Mon, 08/31/2009 - 14:15 | 54076 Mediocritas
Mediocritas's picture

Yeah, there's almost a desperate vibe going around related to meteorological forecasts. A position that *relies* upon unusual weather needs to be reconsidered.

Mon, 08/31/2009 - 13:58 | 54039 Mediocritas
Mediocritas's picture

Just in case anyone is thinking of jumping into a long position in one of the pure-play ETFs (GAZ, UNG), be aware that these things are in limbo at the moment and trading at a big premium due to the actions (or lack thereof) of the CFTC. Last I checked UNG was at a 20% premium with approval to issue shares (but holding off). Going long into that is kinda like putting a loaded gun to your head and applying light pressure to the trigger.

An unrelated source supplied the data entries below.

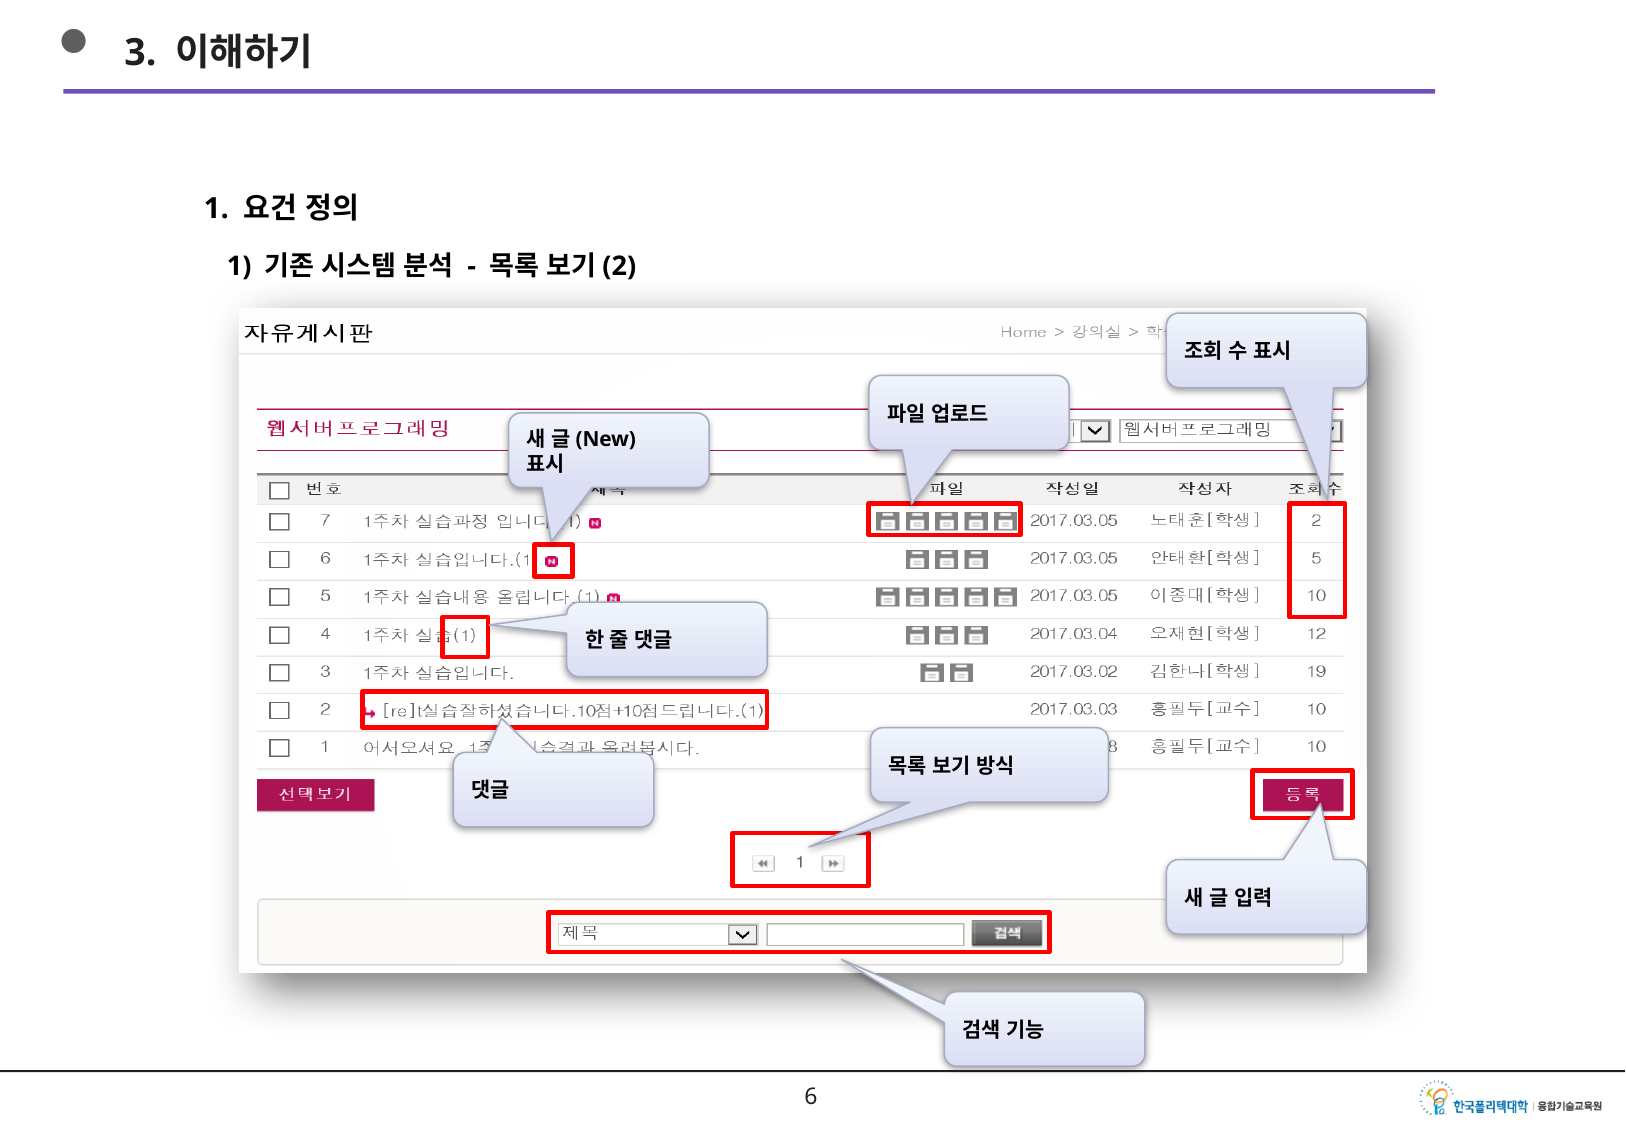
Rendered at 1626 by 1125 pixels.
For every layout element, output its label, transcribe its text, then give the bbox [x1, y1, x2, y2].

text_box 1. 요건 정의 [187, 177, 1058, 237]
text_box 3. 이해하기 [109, 20, 943, 93]
text_box [44, 0, 1604, 114]
text_box 5 [765, 1076, 857, 1123]
text_box 1) 기존 시스템 분석 - 목록 보기(2) [210, 234, 768, 294]
picture [1415, 1076, 1604, 1118]
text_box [238, 307, 1368, 1067]
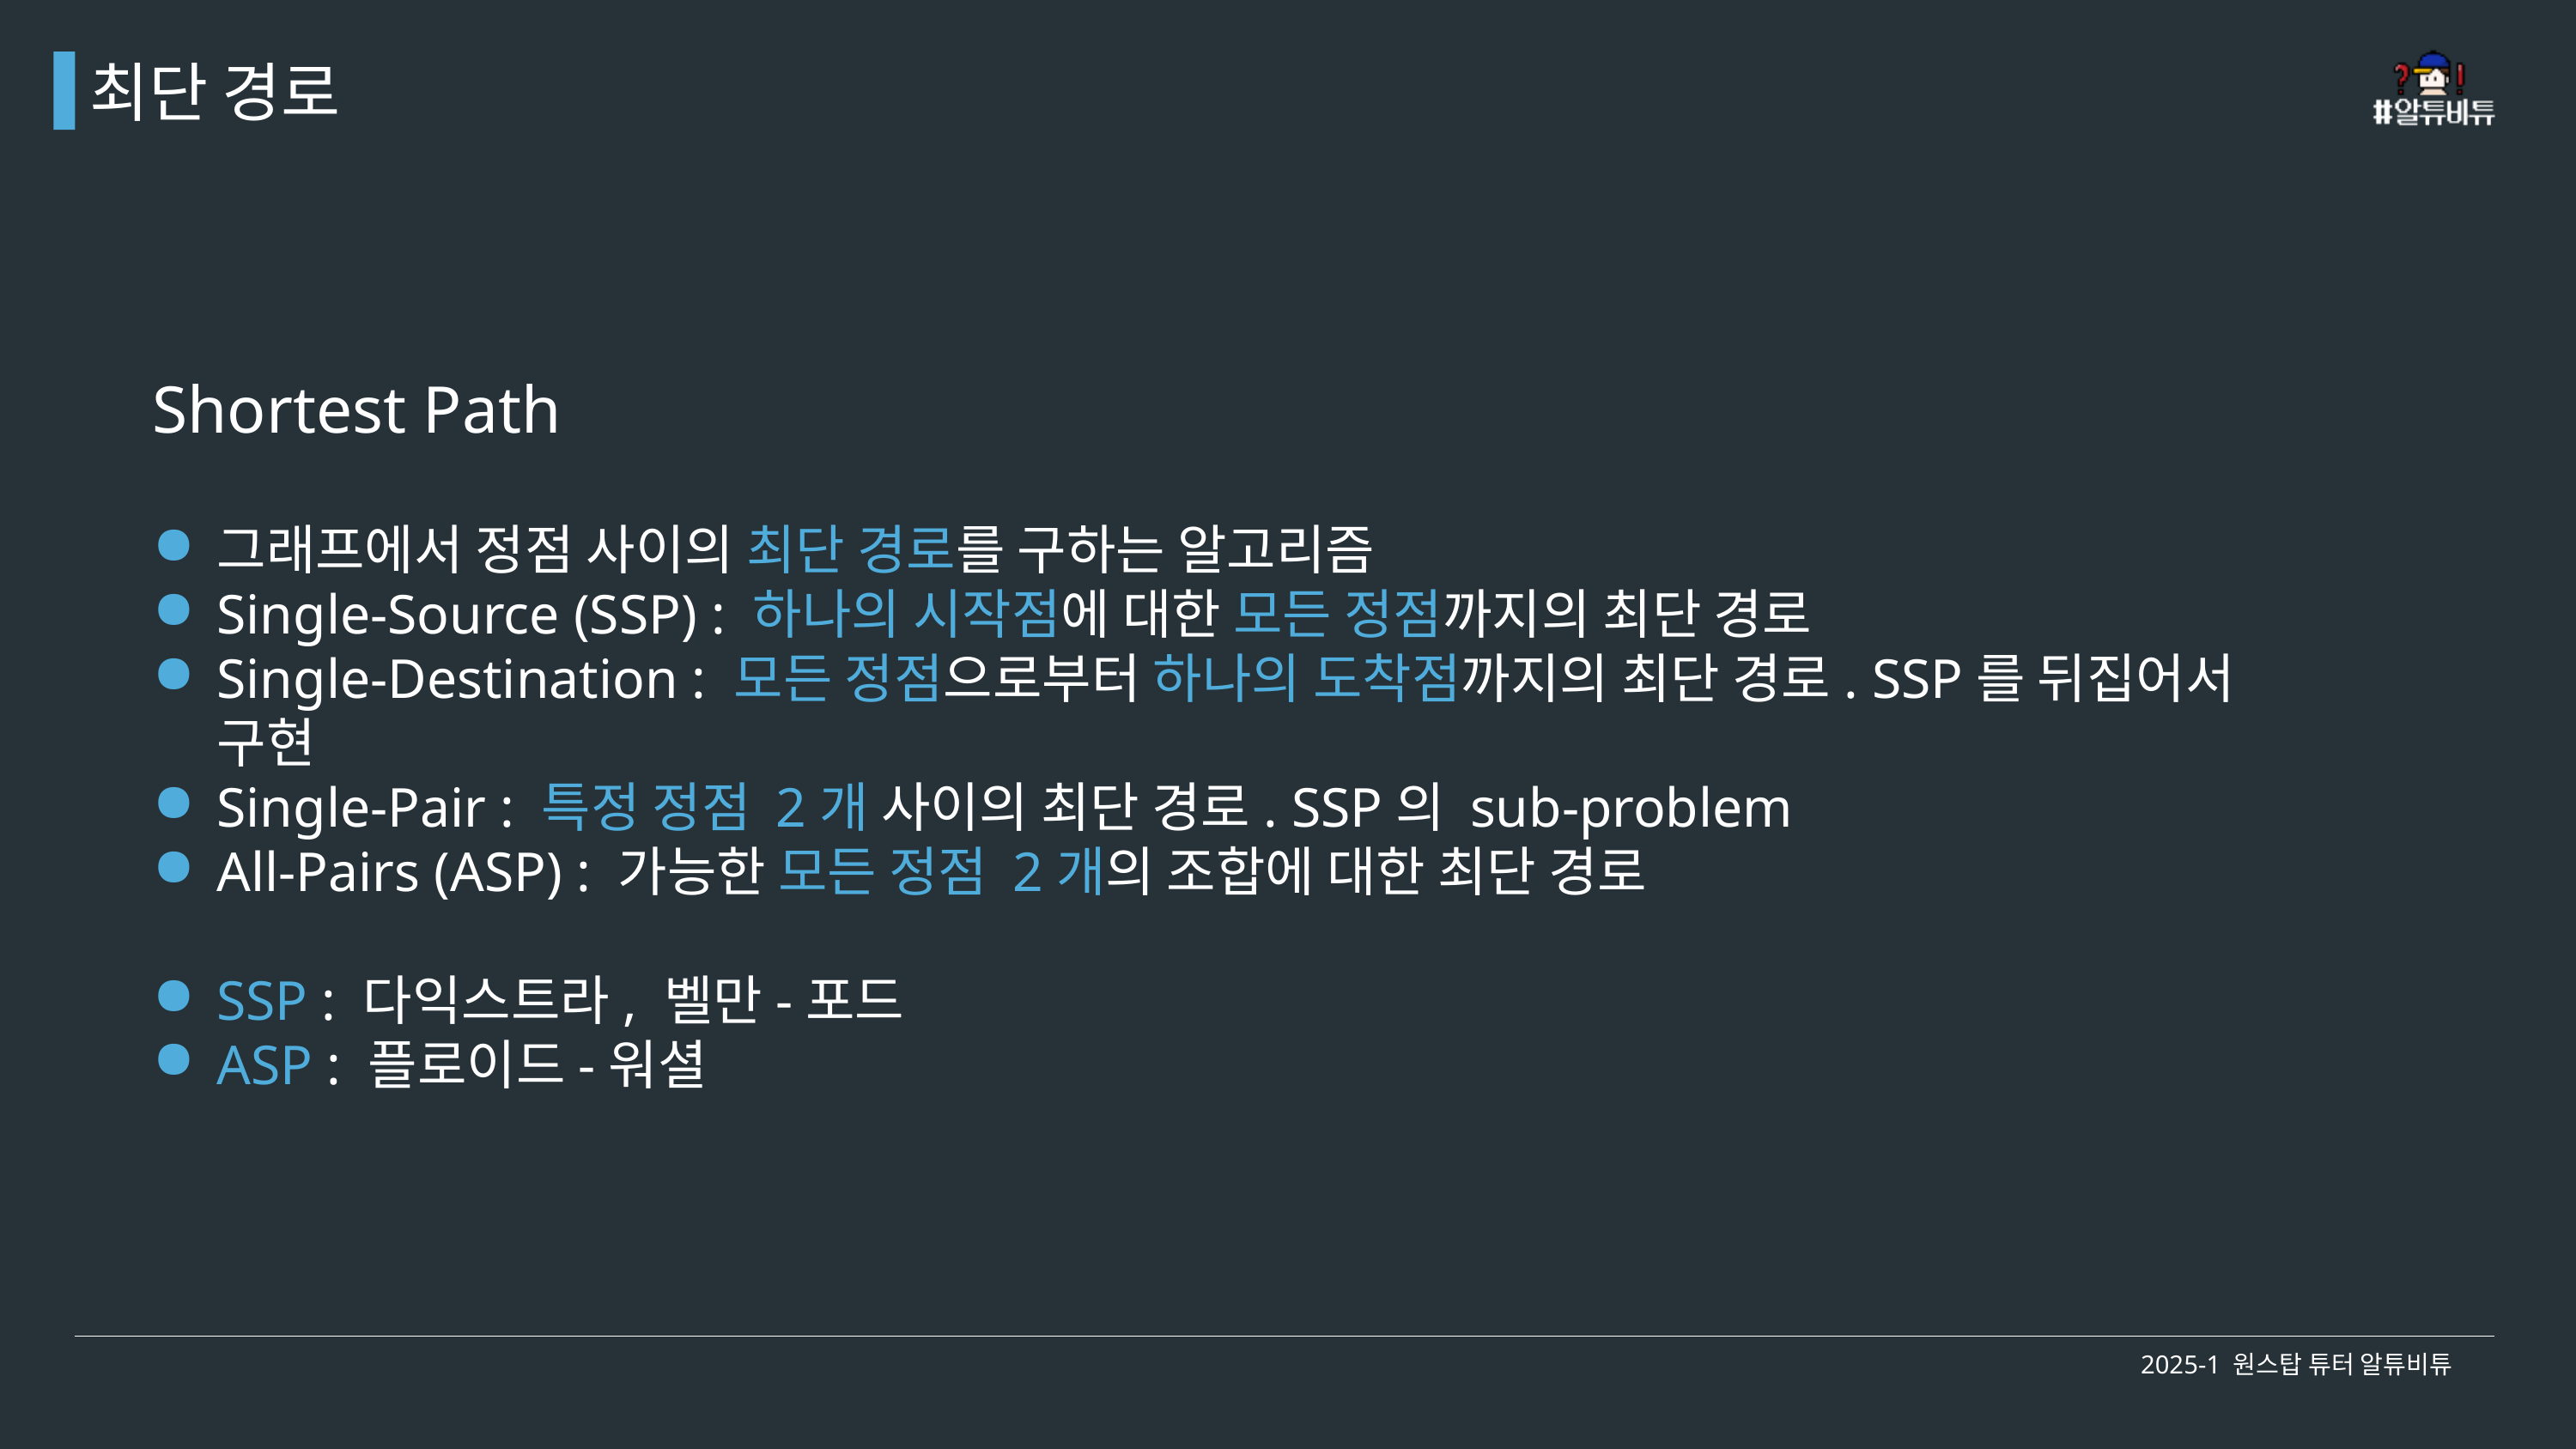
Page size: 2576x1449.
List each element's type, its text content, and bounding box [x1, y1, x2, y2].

picture [2366, 45, 2500, 179]
text_box Shortest Path [145, 362, 831, 452]
text_box 최단 경로 [82, 45, 1294, 136]
text_box 그래프에서 정점 사이의 최단 경로를 구하는 알고리즘 Single-Source (SSP) : 하나의 시작점에 대한 모든 정점까지의 최단 경로 Single-Destination : 모든 정점으로부터 하나의 도착점까지의 최단 경로. SSP를 뒤집어서 구현 Single-Pair : 특정 정점 2개 사이의 최단 경로. SSP의 sub-problem All-Pairs (ASP) : 가능한 모든 정점 2개의 조합에 대한 최단 경로 SSP : 다익스트라, 벨만-포드 ASP : 플로이드-워셜 [145, 509, 2334, 1101]
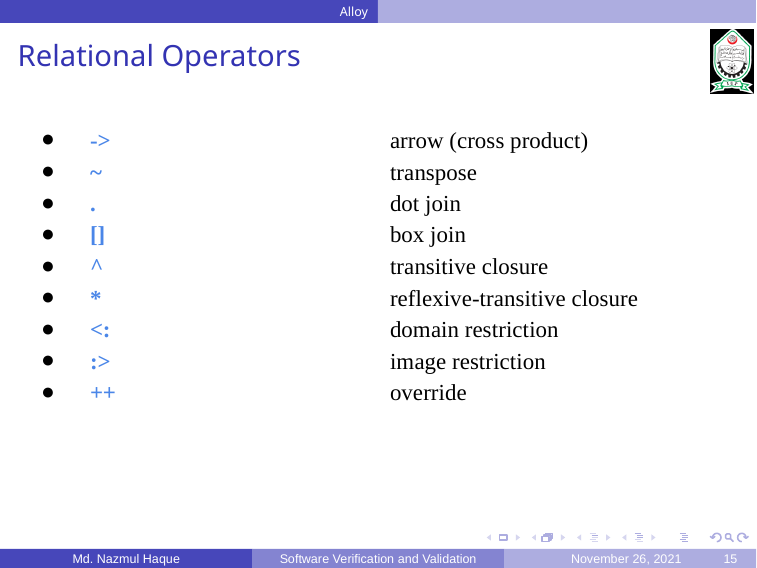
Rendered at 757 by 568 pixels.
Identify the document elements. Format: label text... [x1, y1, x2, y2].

Another thing to consider is that oil is pumped up due to speculation whereas gas prices (which took a 10% hit today) are more aligned with market realities. People seeing the historically massive divergence between oil and gas prices assume, reasonably fairly, that there will be a return to normal at some point. Sure, but it may well come from oil plummeting to $20-$30 rather than a huge move up in gas (hard to see given the surplus injection: this is what you're up against http://www.eia.doe.gov/oil_gas/natural_gas/ngs/ngs.html).

In the medium to long term, absolutely agree with the author, a nice hedge is long gas, short oil. But in the short term, gas still has some downside risk, I wouldn't be surprised to see it hit $2.

Disclosure: short UNG (for now).

Mon, 08/31/2009 - 17:26 | 54441 Anonymous
Anonymous's picture

If you want to invest (rather than speculate) in NG, you might want to do what I did: buy GMXRP, which are GMXR preferred stock shares sold on the exchange and very liquid. That way you get a nice, fixed dividend independent of the price of NG (unless the company goes broke) and also pick up any appreciation from the price of NG itself (with the obvious possibility of price declines as well). I bought at $10, get a 15% dividend, and the price has risen to $20, while pure-play NG has been sliding. I'm not making any predictions, just pointing out there is more than one way to invest.

Mon, 08/31/2009 - 13:51 | 54031 Anonymous
Anonymous's picture

Vitaliy, NG is so in over abundance and too many
large players are hedged into 2010-2011. Haynesville and
Granite Wash plays are massive with marginal wells at 5cf EUR
and great wells 10BCF +. Zero risk involved - all shale plays
are becoming cheaper and cheaper to drill horizontally.
Remember gas companies were profitable at$2.50 gas so more pain for the service companies.
You will get CWC in haynesville and pinedale at $1.50 sothey will still be able to money with low gas prices.
Electricity demand is down and we now realize maybe we
have overbuilt electricity generation.
Coal still cheap as can be and there will be ZERO impact
with watered down cap and trade.
I will get excited for NG when large NG companies esp the serial acquirers go bankrupt.
NOT EVEN CLOSE - lower prices for NG will be the norm.
Keep up the good analysis and I like your pieces.

Mon, 08/31/2009 - 13:26 | 53973 Joe Sixpack
Joe Sixpack's picture

We will still use coal. We will have no choice. Not to detract from your argument (which still holds in the near term).